Chest X-rays (Figures 1, 2, and 3 for patients 1, 2, and 3, respectively), as well as laboratory test results at admission and after 1 year of treatment, can be found in the online supplement of the JBP (http://www.jornaldepneumologia.com.br/detalhe_anexo.asp?id=43)

https://minio.scielo.br/documentstore/1806-3756/hrfsBmPzkm34HSdZXYQwTDg/34e04145127e977e3a3723ef68bef72bc4da9fb1.pdf

Patient 1

A 43-year-old male smoker (with a smoking history of 20 pack-years) presented to our institution. In addition to social drinking, he reported a history of cocaine use (he had not used it since 2011). He was unofficially employed as a car washer. He had previously been treated for tuberculosis but had not adhered to the prescribed treatment regimens. According to the patient, this was due to the fact that he was granted no social security benefit allowances for tuberculosis and had to work during the treatment period. His family income, in Brazilian reals (R$), was 800.00 (US$ 363.00). He lived in a two-bedroom household with his mother. He was admitted to HNGR on March 18, 2013. Treatment for XDR-TB was initiated on September 6, 2013.

Patient 2

A 41-year-old male smoker (with a smoking history of 20 pack-years) presented to our institution. He was a maintenance assistant. He reported a history of alcohol dependence (he had not consumed any alcohol since 2008) but no illicit drug use. He had been on sick leave while on treatment for tuberculosis, having been granted a social security benefit allowance. His family income was R$ 1,400.00 (US$ 437.00). He lived in a single room with his wife, a 1-year-old child, and two teenage children. He was admitted to HNGR on October 24, 2013. Treatment for XDR-TB was initiated on November 1, 2013.

Patient 3

A 25-year-old female smoker (with a smoking history of 5 pack-years) presented to our institution. She was unofficially employed as a clerk in a bakery. She reported social drinking but no illicit drug use. Her salary was R$ 725.00 (US$ 327.00). She had previously been treated for tuberculosis but had not adhered to the prescribed treatment regimens. According to the patient, this was due to the fact that she was granted no social security benefit allowances for tuberculosis and had to work during the treatment period. She lived in a three-bedroom household with three other people (a 5-year-old daughter, a brother, and her mother) and slept alone in one of the bedrooms. She had received home oxygen therapy in the period between December of 2013 and her admission to HNGR. She was hospitalized on February 10, 2014. Treatment for XDR-TB was initiated on March 10, 2014.

DISCUSSION

In the present study, we reported three cases of XDR-TB patients who had previously been treated for tuberculosis. The use of a treatment regimen based on the WHO guidelines in association with a new combination of antituberculosis drugs (imipenem and linezolid) resulted in clinical and bacteriological cure, as well as in significant radiological improvement. To our knowledge, our study is the first in Latin America and the second in the world to report the use of imipenem for the treatment of patients with XDR-TB, as well as being the first in the world to report the cases of three XDR-TB patients who were cured with the use of imipenem-linezolid.
|---|
▸ Study questions:
**1)** Using the XDR-TB case report, explain in one to three sentences why Patient 1 had not adhered to his earlier tuberculosis treatment regimens.
**2)** Continue the XDR-TB case report from its last sentence.

▸ Available data:
|---|
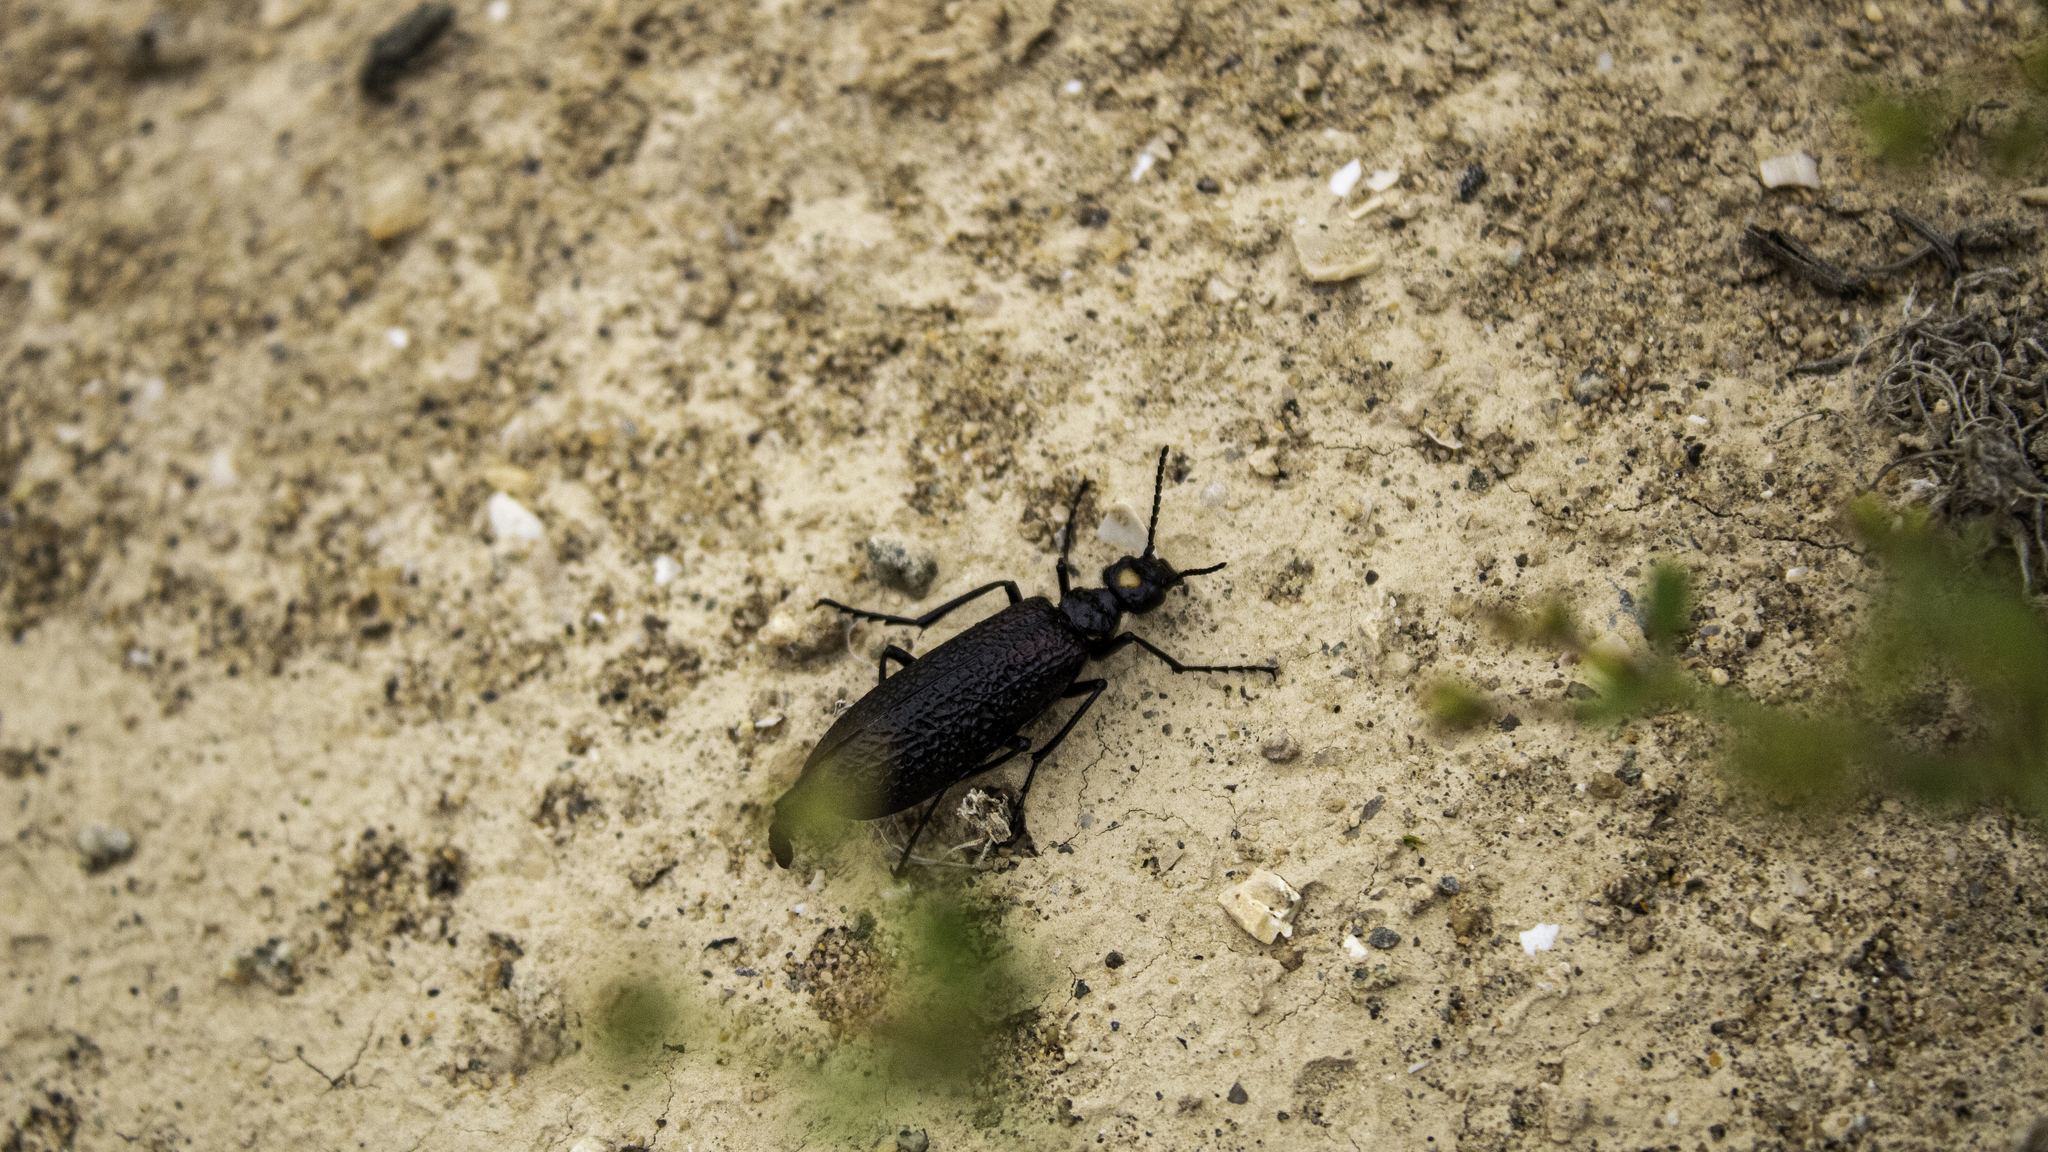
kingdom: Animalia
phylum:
|---|
▸ Answers to each task:
**1)** Patient 1 said he had not adhered to his earlier tuberculosis treatment because he was granted no social security benefit allowances for tuberculosis. Without that support, he had to keep working during the treatment period.

**2)**
At HNGR, treatment is initiated after careful clinical and medication history taking. Smear microscopy is performed at the hospital. Cultures for Koch's bacillus and drug susceptibility testing are performed at the Adolfo Lutz Institute and repeated every two months. Laboratory tests are performed at the São Paulo State University School of Pharmaceutical Sciences and repeated every three months. At admission, chest X-rays and CT scans are taken, the former being repeated every two months. The initial proposal is inpatient treatment for 24 months, depending on the clinical, bacteriological, and laboratory response.

Both MDR-TB and XDR-TB are multifactorial and are caused by one or more of the following: inappropriate treatment regimens, inadequate drug doses, or inadequate treatment duration; mismanagement of antituberculosis drugs, affecting supply and quality; laboratories where resolution rates are low; addition of one or more drugs to a treatment regimen that has failed; treatment discontinuation or irregular medication use; and infection with primary MDR-TB strains.¹1. World Health Organization. Global tuberculosis report 2014. Geneva: World Health Organization; 2014.

The chest X-rays taken at admission revealed serious pulmonary sequelae in patients 1 and 3, a finding that might be due to the fact that those patients had been treated for tuberculosis several times before, albeit erratically and, consequently, ineffectively. Patient 2 had received a basic treatment regimen under supervision. The fact that the treatment failed might be attributed to primary MDR-TB.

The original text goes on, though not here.